When a new military regime over­threw General Gowon in July 1975, their narrative and rationale harked back to the corruption allegations and the desperation of the regime to procure a cover-up with the ex-cathedra assis­tance of the judiciary high command. An early casualty of the new regime was Chief Justice Elias whom they forced to abdicate. They also took the hacksaw to judicial tenure, retiring senior judges compulsorily.

Then as now the judiciary in Nigeria was the author of its own defenestra­tion. The real scandal then was that the decision to foreclose disclosure of inconvenient facts in affidavits oc­curred without dissent among the AJC. It showed the regimental and cloistered tendencies of the herd at their finest, even one comprising people claiming to be learned.

The best that can be said of the im­mediate past Chief Justice of Nigeria, Olukayode Ariwoola, is that he well and truly defanged the judiciary. When he was not in Port Harcourt cavorting with Nyesom Wike and his Group of Five Gov­ernors so-called; he was in Abuja dream­ing us schemes to jump his next available family member or political satrap into a judicial sinecure. The unanimity of sentiment at his departure went beyond shame-faced relief.

Monday Phillips Ekpe writes deli­cately that the judiciary that Olukayo­de Ariwoola left behind made a habit of “rubbishing its own touted image” with “embarrassing and rampant un­predictability of judgments.” Onikekpo Braithwaite complains less delicately of a judiciary overcome by “mounting allegations of corruption, as well as the menace of conflicting judgments.” The Board of Editors of the Punch newspa­per sadly acknowledge the reality of a judiciary characterized by “pervasive corruption” and of courts which “have become houses of rot and victims of state capture…. At 75 per cent, the judiciary and the Independent National Electoral Commission have the lowest public trust among Nigerians.”

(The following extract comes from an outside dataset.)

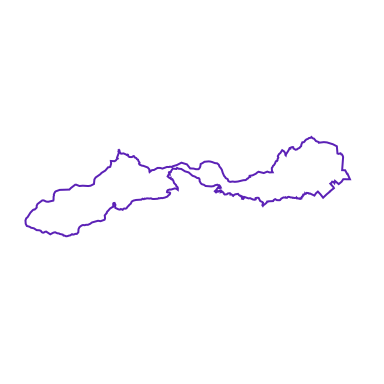 outline of Orlat, Sibiu, Romania, rotated 30°
{"feature_id": "2599482B98199012143069", "entity_name": "Orlat", "entity_type": "district", "adm_level": 2, "iso_a3": "ROU", "parent_name": "Romania", "parent_adm1": "Sibiu", "projection": "albers", "projection_center": [23.88, 45.707], "detail": "fine", "context": "isolated", "style": "outline", "palette": "violet", "viewbox_px": 384, "rotation_deg": 30, "n_neighbors": 0, "source": "geoboundaries", "source_scale": "gbopen_adm2", "svg_char_len": 6082}
<svg xmlns="http://www.w3.org/2000/svg" viewBox="0 0 384 384"><g transform="rotate(30 192 192)"><path d="M322.4,102.0L317.6,98.5L317.3,98.8L313.8,96.6L311.1,98.0L305.4,86.2L304.3,85.2L303.0,84.5L302.4,84.8L301.3,84.2L299.9,85.7L298.7,85.9L294.6,80.0L290.1,80.2L284.0,81.6L281.2,82.9L277.2,85.9L276.7,85.4L273.9,85.9L271.0,84.8L269.8,85.1L267.9,84.7L267.8,85.6L266.3,86.8L265.7,88.3L264.8,89.2L264.2,91.1L264.3,91.8L263.9,93.0L262.7,93.8L263.0,96.2L263.6,97.8L263.2,98.8L263.1,99.9L261.8,101.9L261.7,102.5L260.6,103.6L259.9,103.6L258.1,103.6L257.3,102.6L256.9,102.6L255.6,103.7L255.3,104.4L255.5,105.2L254.6,105.3L254.8,107.6L254.6,112.5L254.9,113.4L254.3,113.2L253.5,111.9L251.4,110.8L249.2,110.7L249.0,114.2L248.4,115.6L248.4,118.1L249.6,119.1L249.6,120.6L250.2,121.8L250.1,122.7L249.5,122.9L249.3,123.9L249.6,125.6L249.6,127.1L249.5,127.9L249.1,128.8L249.3,130.5L249.1,131.1L249.5,132.0L250.8,133.8L252.0,134.6L249.3,136.3L247.0,136.7L244.7,139.7L239.5,141.2L238.7,142.6L238.2,144.2L236.1,147.3L233.9,149.1L234.7,149.9L234.1,150.3L233.6,152.5L233.1,153.0L232.9,154.1L232.3,155.0L230.6,156.1L226.5,160.0L224.0,161.8L222.0,162.6L219.9,164.2L218.1,164.4L216.4,163.0L214.3,163.1L212.8,162.3L211.9,162.1L209.0,160.0L206.8,157.9L205.2,157.0L203.0,156.2L201.6,155.0L199.5,154.6L197.4,155.5L194.3,156.0L192.3,156.6L190.9,157.3L187.7,159.6L186.6,161.8L185.5,163.4L186.4,165.7L186.6,166.9L186.4,168.6L186.1,169.1L184.0,170.3L181.7,170.9L178.6,172.5L173.8,170.6L168.2,171.9L165.5,176.1L162.5,179.3L161.8,180.5L160.2,181.1L159.6,181.9L157.8,182.8L154.7,186.5L152.3,187.1L150.1,188.4L148.1,191.9L146.4,193.1L145.3,195.9L144.6,195.2L143.9,193.8L141.4,192.9L136.6,193.7L135.6,194.2L133.0,194.5L132.0,194.0L132.1,193.2L131.9,192.8L130.2,192.0L129.1,191.0L128.0,191.1L126.7,190.5L125.1,190.7L124.0,190.0L123.3,190.2L122.5,191.8L120.3,193.0L119.1,192.9L118.0,191.8L117.6,191.8L117.3,192.5L117.1,192.6L116.1,192.5L113.4,192.8L111.7,194.1L111.0,194.3L109.1,193.3L108.3,192.2L106.9,191.8L107.9,192.6L108.0,193.7L109.0,194.4L109.9,199.7L111.0,200.2L110.4,201.1L110.3,202.6L109.6,204.0L106.2,205.7L107.8,207.9L108.6,211.1L107.6,212.2L107.0,212.5L106.2,216.8L104.1,220.7L103.7,222.5L101.3,227.6L101.2,229.9L103.1,234.1L101.0,237.3L99.2,238.7L94.2,241.2L91.5,243.1L88.0,243.6L87.2,244.1L85.1,249.2L84.6,251.2L76.4,256.3L73.7,259.5L73.4,260.2L73.4,261.6L73.6,263.3L74.2,264.0L74.4,265.1L75.9,267.8L76.2,268.8L72.3,272.4L70.5,273.2L67.8,273.4L66.5,274.2L64.2,279.7L64.4,281.7L65.2,282.9L65.2,283.6L64.5,285.9L63.6,286.5L63.2,287.3L62.4,290.6L62.2,296.0L61.6,297.7L62.0,299.9L63.9,302.7L65.9,304.0L68.7,303.3L70.5,303.4L73.2,302.5L76.5,302.7L78.9,301.5L80.4,301.2L82.0,301.9L83.0,301.8L83.8,301.4L84.7,299.9L85.5,299.2L90.4,299.5L92.3,296.5L93.6,295.3L96.1,295.1L97.4,294.4L98.3,294.5L101.4,293.5L102.5,294.0L103.3,293.5L105.1,293.3L106.3,292.4L107.3,291.2L108.2,290.5L109.2,288.5L110.0,288.5L110.8,288.0L112.0,286.5L113.2,285.9L113.7,283.8L112.3,280.9L112.1,278.9L112.6,277.4L113.3,276.0L114.1,275.1L115.7,274.4L116.6,273.4L118.3,272.4L119.7,270.5L120.6,268.4L125.0,263.9L127.4,263.0L130.1,259.8L130.0,258.7L129.2,257.3L128.1,255.9L128.7,252.7L128.4,252.3L128.4,251.2L128.6,250.9L129.3,247.3L130.4,245.2L131.0,244.5L130.7,243.3L129.6,241.5L129.6,240.8L130.4,240.2L132.1,241.4L132.7,243.2L133.6,244.1L136.9,243.8L138.4,243.3L138.9,242.3L140.7,242.1L140.6,241.8L141.5,240.2L142.6,239.8L143.4,238.9L143.6,236.8L144.1,235.2L144.1,234.6L144.8,232.8L144.6,230.4L145.6,228.7L147.5,226.9L152.0,223.9L152.5,222.6L153.9,222.3L154.3,221.4L154.9,221.3L156.2,220.0L158.7,218.8L159.6,218.0L161.0,217.9L162.4,217.2L165.8,214.9L166.3,213.9L167.1,213.7L168.3,212.6L169.2,212.3L171.2,210.5L173.0,208.2L173.1,207.1L173.9,205.2L173.6,203.8L173.2,203.6L172.5,203.7L171.0,204.6L170.4,204.6L170.0,203.5L170.1,202.5L171.5,200.9L172.5,200.5L175.4,197.4L176.9,197.0L178.6,197.2L177.8,195.7L176.7,194.9L175.4,194.7L174.8,194.0L172.0,193.2L170.2,191.6L168.6,190.7L168.1,191.3L167.0,191.2L166.4,190.2L165.4,191.1L163.1,190.7L163.0,188.5L163.9,188.2L163.6,187.9L163.7,187.6L162.2,186.5L162.3,186.1L163.4,185.8L163.7,185.4L163.4,184.0L163.7,181.3L166.9,179.9L167.0,178.6L168.6,178.6L171.2,177.4L175.6,177.6L179.3,176.7L184.3,177.7L186.7,177.2L189.5,177.3L190.9,176.6L192.2,177.2L193.2,178.8L195.4,180.1L196.7,180.3L198.7,179.8L200.8,180.0L206.0,177.5L207.8,176.1L208.6,174.6L210.3,173.0L211.3,173.0L212.2,172.5L213.6,173.0L214.7,173.8L214.1,174.2L214.3,174.8L213.6,175.0L213.4,174.5L213.0,174.8L212.6,174.1L212.3,174.7L212.0,178.0L211.4,179.9L211.8,180.0L212.0,178.8L212.4,180.2L212.8,180.4L213.2,180.2L213.5,179.1L214.0,178.9L213.8,178.4L214.7,178.2L215.0,177.4L216.1,176.5L216.7,177.6L217.1,176.8L217.5,177.3L218.2,176.6L219.7,176.9L220.5,177.6L221.6,177.8L223.3,176.6L223.7,175.4L225.4,174.1L226.1,174.2L226.6,175.0L227.3,174.4L229.0,174.4L229.2,174.8L229.6,174.8L229.7,173.9L230.6,172.4L232.8,170.6L234.2,171.2L235.9,171.3L236.0,170.9L236.6,170.9L238.6,172.3L238.7,172.8L239.8,172.5L239.9,172.0L237.7,170.8L238.8,170.6L239.8,170.8L240.2,170.5L240.2,170.0L244.1,169.3L245.4,168.3L248.6,168.0L250.3,167.3L250.3,166.7L250.8,166.4L250.2,165.4L251.3,164.4L252.6,163.8L255.6,165.7L257.8,165.5L258.8,165.7L259.6,168.3L260.3,168.6L260.3,167.8L260.9,166.8L261.9,164.2L261.9,162.6L262.6,162.4L262.8,161.9L266.8,159.3L266.8,158.1L267.6,156.6L269.6,156.6L272.0,155.3L272.3,154.9L272.6,153.1L273.9,151.0L275.7,150.1L275.8,149.8L276.3,150.0L277.3,149.4L277.4,148.6L278.2,147.8L280.4,147.3L281.4,146.7L282.3,146.7L282.8,146.2L283.5,146.1L284.9,145.1L285.3,145.1L285.3,144.6L286.1,145.0L286.6,144.5L287.3,144.6L288.5,143.6L288.9,144.0L289.4,143.7L289.4,143.4L290.0,142.9L289.6,141.9L289.8,141.2L289.6,141.0L290.1,140.4L289.7,139.3L290.2,138.5L289.9,138.3L291.0,137.1L290.8,136.7L291.2,136.8L291.6,136.5L291.8,135.4L293.5,134.7L294.3,134.9L294.9,134.3L299.8,133.9L300.0,131.1L300.8,128.7L304.5,129.8L308.4,131.4L309.8,126.6L311.3,122.6L311.1,122.5L313.0,117.7L312.1,117.1L307.6,115.6L308.3,114.0L308.2,113.0L309.4,112.5L310.9,113.1L310.3,110.9L315.1,111.8L316.4,108.3L316.6,105.3L322.4,102.0Z" fill="none" stroke="#5b21b6" stroke-width="2"/></g></svg>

On the back of this chastening diagno­sis, many senior lawyers have stepped in with a rich and telling bouquet of recom­mendations for the new CJN, running the gamut from the platitudinous to the patronizing and everything in between. Former president of the Nigerian Bar Association (NBA), Olisa Agbakoba, a Senior Advocate of Nigeria (SAN), desires reforms that are both “transformational and radical.” As part of that menu, one of his later successors, Augustine Alegeh (SAN), wants attention to “delays in the dispensation of justice and the uncer­tainty of the judgments of our courts.”